Recent epidemiological study from Australia, on cell phones and brain cancer, made headline news: Chapman S, Azizi L, Luo Q, Sitas F. Has the incidence of brain cancer risen in Australia since the introduction of mobile phones 29 years ago? Cancer Epidemiology, 2016 May 4.

Reason for this global interest is simple, the authors claim to have proven that cell phones do not cause brain cancer and the issue should be put to rest. The study analyzed the 29 year history of cell phone use in Australia and compared it with the numbers of brain cancer reported to cancer registry.

However, I think the authors greatly overstated significance of their results leading to misinformation of the readers and the general public at large.

The title of the study is correct but it is also misleading. The 29 years since introduction of cell phones in Australia is a correct time-frame. However, the broad introduction of cell phones in Australia begun only after year 2000, after the saturation of the “market” reached 70 – 90% of the population, as shown in Figure 1 of the study.

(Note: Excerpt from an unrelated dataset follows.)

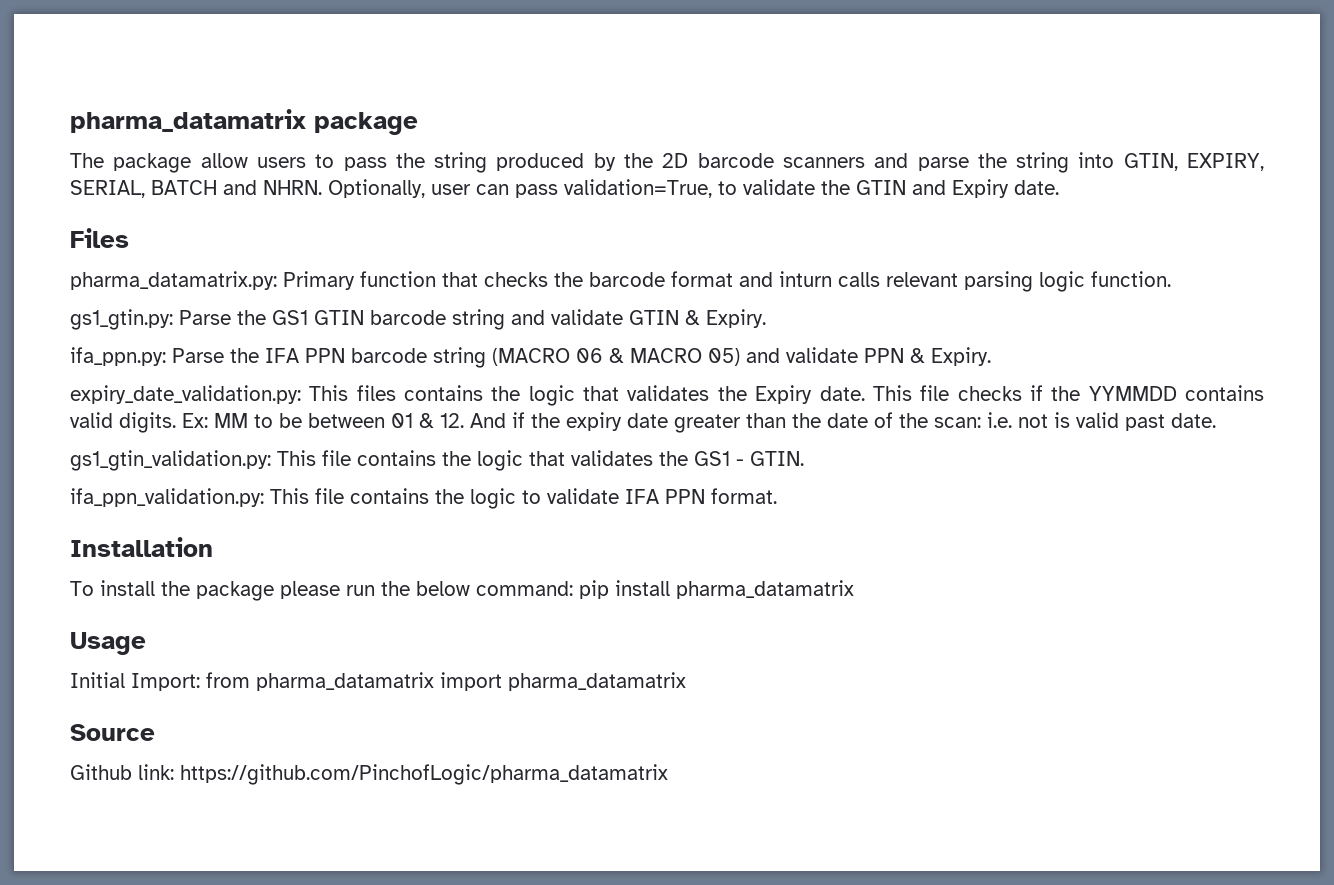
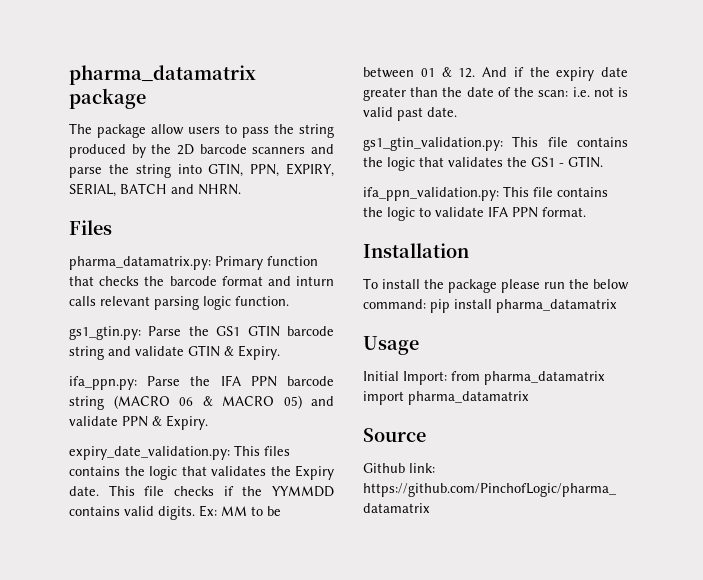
(1178, 162) none -> [250,164,280,177] PPN,
[328,179,1059,198] Optionally, user can pass validation=True, to validate the GTIN and Expiry date. -> (241, 189) none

The other problem is the latency period for brain cancer that Chapman and colleagues used for calculations – only 10 years (!). For brain cancer, a disease that we do not know how it is caused, we do not know what is the time-point when it begins and we do not know what is the period of time before it becomes symptomatic and can be diagnosed, it is not correct to use in calculations only 10-year latency period. It might be so short but, as well, it might be much longer. Tis is why predictive calculations made by Chapman et al for brain cancer trends with 10 years latency, should be extended to latencies of 20, 30, 40 or even 50 years. Also, the latency might be different for different causes of brain cancer.